Paint dries at different
speeds, a fact & annoyances
& from the other room
the internet glows—
Did you mean blood books?
Did you mean blood books?
Sure
22
For days on end we use only
black and white
I see what I want to see
& you see the opposite
Days standing on end?
Lying end to end?
How many times do they wrap
the earth or reach to Saturn
As many days as bees
in the goldenrod as keys
on pianos lying end to end
to the hull of the Titanic
Wherever that is If Jean-Michel
Basquiat could do it so could
Jean-Michel Basquiat
Don’t play around I mean it
Punch his chest when he chokes
& don’t take the pink scarf
like a charm reversed
like a talon in the eye or heart
When a language has only two words
for colors they are those
Type it once for yes
Type it twice for all of it
to come flooding pouring
brimming back
21
She walked up there half the night
She hasn’t said a word
She leans her forehead against the windowpane
& looks out at the country
His face is sweating
He’d better not
He strikes off down the fork
& has no qualms
It stays hot for too long
The room smells of food & stale smoke
Something that needs fixing
& the moon is almost full
The moon leaps & shies sideways
like a spooked horse
*Bibliomancy: Constructed from random fragments from The Hunter by Tana French.
20
I wish my friend a happy spring
& he says Snow is falling
Yeah snow is always falling
generally & everywhere
if you’re in one of those scenes
under a dome with plastic trees
a plastic sled or wagon
a neat little house
& somebody shakes it
Later tonight I’m posting
myself as Jesus healing the sick
because he’s a doctor
& doctors glow like that
& wear robes as Gwar plays
in heaven but leaves open
the gates a crack so we
sickies below can all
rock out. Shake it!
We’ve been left out
again on the stoop next to the soggy
Chinese menus, the locksmith
cards & misdelivered letters
for neighbors who split
this dome a decade ago
for a country that will pay
you to move to it
up to 81 thousand dollars
Those dudes are never
coming back
19
A few days ago
one of the deer put her head
through the little fence I’d put up
to keep her from eating
the fledgling daffodils
She was definitely trying
What do you think you’re doing?
I asked, which startled her
& she threw her head back
to the left in a big Not I gesture
taking the fence panel
with her
They’re nearly blind you know
& impossible to reason with
Just lower your head
Just look at the ground
Don’t look at me, the ground
—it will slide right off
you silly animal
She took a few steps & then
a few more.

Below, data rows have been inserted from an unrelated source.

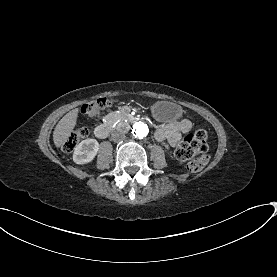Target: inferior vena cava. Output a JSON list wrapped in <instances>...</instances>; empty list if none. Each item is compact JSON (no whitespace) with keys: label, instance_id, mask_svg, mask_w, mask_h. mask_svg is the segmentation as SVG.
I'll return each mask as SVG.
<instances>
[{"label":"inferior vena cava","instance_id":"602c4592","mask_svg":"<svg viewBox=\"0 0 277 277\" xmlns=\"http://www.w3.org/2000/svg\"><path fill=\"white\" fill-rule=\"evenodd\" d=\"M111 139L114 142H120V141L125 140V135L122 134V133H119V132H113L112 135H111Z\"/></svg>","mask_w":277,"mask_h":277}]
</instances>
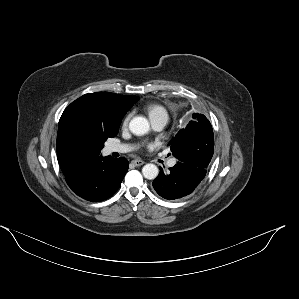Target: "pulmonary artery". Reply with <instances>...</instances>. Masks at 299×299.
<instances>
[{
    "mask_svg": "<svg viewBox=\"0 0 299 299\" xmlns=\"http://www.w3.org/2000/svg\"><path fill=\"white\" fill-rule=\"evenodd\" d=\"M168 122V117L165 115L159 116L153 120H151L152 127L156 131L162 130ZM132 146L127 144H111L108 147V151L110 153L117 152V153H126L132 150ZM176 164V159H170L167 162L168 167H173Z\"/></svg>",
    "mask_w": 299,
    "mask_h": 299,
    "instance_id": "1",
    "label": "pulmonary artery"
}]
</instances>
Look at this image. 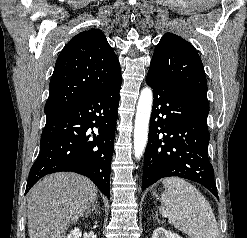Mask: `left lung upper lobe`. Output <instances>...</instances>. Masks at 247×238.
Returning <instances> with one entry per match:
<instances>
[{
    "label": "left lung upper lobe",
    "instance_id": "left-lung-upper-lobe-1",
    "mask_svg": "<svg viewBox=\"0 0 247 238\" xmlns=\"http://www.w3.org/2000/svg\"><path fill=\"white\" fill-rule=\"evenodd\" d=\"M149 71L209 110L202 61L195 48L185 39L166 33L155 48Z\"/></svg>",
    "mask_w": 247,
    "mask_h": 238
}]
</instances>
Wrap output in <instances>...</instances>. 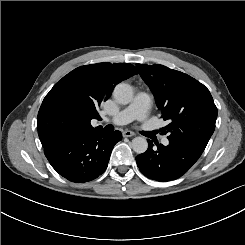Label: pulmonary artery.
<instances>
[{
  "instance_id": "obj_1",
  "label": "pulmonary artery",
  "mask_w": 245,
  "mask_h": 245,
  "mask_svg": "<svg viewBox=\"0 0 245 245\" xmlns=\"http://www.w3.org/2000/svg\"><path fill=\"white\" fill-rule=\"evenodd\" d=\"M151 109V99L142 92H138L135 98L124 107L120 112L113 116L110 121L116 125L126 124L133 119L145 122L148 119L149 110ZM158 142L161 146L166 147L170 144L171 139L167 134H162Z\"/></svg>"
}]
</instances>
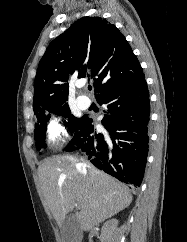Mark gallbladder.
<instances>
[{"label": "gallbladder", "mask_w": 187, "mask_h": 242, "mask_svg": "<svg viewBox=\"0 0 187 242\" xmlns=\"http://www.w3.org/2000/svg\"><path fill=\"white\" fill-rule=\"evenodd\" d=\"M80 232L74 214H68L61 225L62 242H78Z\"/></svg>", "instance_id": "bac80fb5"}]
</instances>
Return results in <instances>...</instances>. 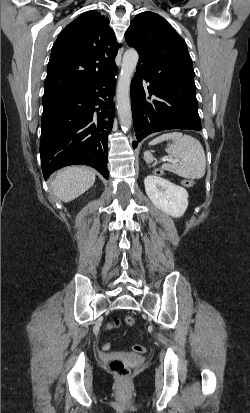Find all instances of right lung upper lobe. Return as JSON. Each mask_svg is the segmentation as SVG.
Instances as JSON below:
<instances>
[{"label": "right lung upper lobe", "mask_w": 250, "mask_h": 413, "mask_svg": "<svg viewBox=\"0 0 250 413\" xmlns=\"http://www.w3.org/2000/svg\"><path fill=\"white\" fill-rule=\"evenodd\" d=\"M118 47L109 19L97 11L83 13L53 44L44 95L87 87L116 70Z\"/></svg>", "instance_id": "obj_1"}]
</instances>
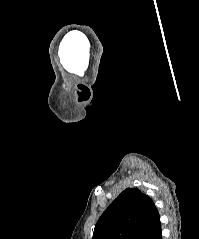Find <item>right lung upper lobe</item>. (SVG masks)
I'll use <instances>...</instances> for the list:
<instances>
[{
    "label": "right lung upper lobe",
    "mask_w": 199,
    "mask_h": 239,
    "mask_svg": "<svg viewBox=\"0 0 199 239\" xmlns=\"http://www.w3.org/2000/svg\"><path fill=\"white\" fill-rule=\"evenodd\" d=\"M159 221L152 199L138 189L127 188L101 215L92 239H141Z\"/></svg>",
    "instance_id": "1"
}]
</instances>
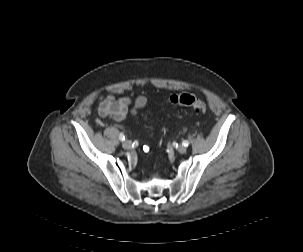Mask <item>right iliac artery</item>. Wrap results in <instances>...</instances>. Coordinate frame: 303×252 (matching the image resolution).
I'll use <instances>...</instances> for the list:
<instances>
[{
	"mask_svg": "<svg viewBox=\"0 0 303 252\" xmlns=\"http://www.w3.org/2000/svg\"><path fill=\"white\" fill-rule=\"evenodd\" d=\"M119 139H120L121 141H124V140H125V136L123 135V133L120 134Z\"/></svg>",
	"mask_w": 303,
	"mask_h": 252,
	"instance_id": "82829eb1",
	"label": "right iliac artery"
}]
</instances>
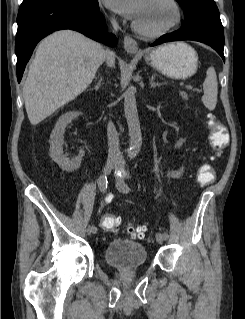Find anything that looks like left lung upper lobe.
Masks as SVG:
<instances>
[{"mask_svg":"<svg viewBox=\"0 0 245 319\" xmlns=\"http://www.w3.org/2000/svg\"><path fill=\"white\" fill-rule=\"evenodd\" d=\"M177 2L185 14L182 27L203 25L224 33L219 10L213 0H177Z\"/></svg>","mask_w":245,"mask_h":319,"instance_id":"obj_1","label":"left lung upper lobe"}]
</instances>
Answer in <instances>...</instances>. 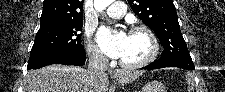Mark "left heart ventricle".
Segmentation results:
<instances>
[{
	"label": "left heart ventricle",
	"instance_id": "left-heart-ventricle-1",
	"mask_svg": "<svg viewBox=\"0 0 225 92\" xmlns=\"http://www.w3.org/2000/svg\"><path fill=\"white\" fill-rule=\"evenodd\" d=\"M150 51L151 44L144 33H129L121 60L127 63H135L146 58Z\"/></svg>",
	"mask_w": 225,
	"mask_h": 92
}]
</instances>
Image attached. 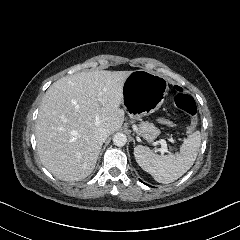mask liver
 <instances>
[{
  "mask_svg": "<svg viewBox=\"0 0 240 240\" xmlns=\"http://www.w3.org/2000/svg\"><path fill=\"white\" fill-rule=\"evenodd\" d=\"M132 71L97 70L62 77L42 98L36 120L40 160L56 178L80 181L95 168L101 141L97 130L113 134L124 122L123 87Z\"/></svg>",
  "mask_w": 240,
  "mask_h": 240,
  "instance_id": "6515ba94",
  "label": "liver"
}]
</instances>
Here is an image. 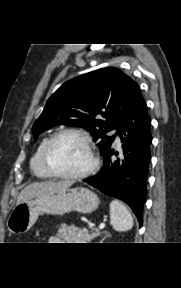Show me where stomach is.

She hung out
with the rest of the deer
for a while like that—the stupid fence
dangling from her neck
like a stockade or like a muppet
crashing through the letter H
They just look at me
when I talk to them, rarely run
but we’re not doing so well
on the English yet
I saw her today with the same
group as before—two other adults
two young adults & herself
—free. Oh good. No fence.
All that was missing
were my daffodils
18
I tend to look at the clock
once or twice a week
when the numbers
are my birthday.
Sometimes three times.
It means nothing.
In the woods today
the clock thing didn’t happen
because I’m practicing not looking
at anything other than the woods.
I took seven pictures
of various patterns in the birches,
which aren’t white—though
we all agree to call them that.
Sometimes silver. Sometimes gray.
I’ll look back at the pictures,
never show them to anyone.
I might tell you about it.
17
Run it through a filter
to clarify your thoughts
Dark, light, midtone
a muddle we call a garage sale
We slip shadows to each other
across the mismatched table settings
A group of misgivings and sentiments
arrive, hang their jackets on the stool seats
& order double everythings
while you look between the rough-hewn rafters
& your hands, the rough-hewn rafters
& your hands, as though
you’d just put something down
but couldn’t remember what
& the spring light & trilling
of the peepers saturate the area
at the open double door
16
I’m so over it
I was writing this poem
when my then-boyfriend, Useless,
got arrested at a Gulf War protest
in 1991
Steel-toe boots
to the skull
Steel-toe boots
dive off the stage
Steel-toe boots
to the bottom of the fairly slimy pool
You’re so high you’re looking for
the helmet you already have on
your head, visor down
& won’t let me borrow
your books
I wore men’s suits I thrifted
on the east side
with long red hair & lipstick
I’d wear that now too
if no one else did
So over it
So over it
So overcoming it
Upchucking around the globe again
in a malaise of pallid & vicious repetition
Boots to the head
Boots on the ground
What boots go best with this
motheaten suit?
15
April, you thrill
of frilly yellow thangs
& peeps of purple!
You greeny hues
tinkering among the mosses
& the pippities of kinglets
who flash their neon crowns!
You humectant, furling, swollen
stream of snowmelt
& last year’s heartschmerz,
flung open like the barn’s
upper story gaping for hay!
Hey! April! You brill-
iant capillary of sunshine,
let’s flounce!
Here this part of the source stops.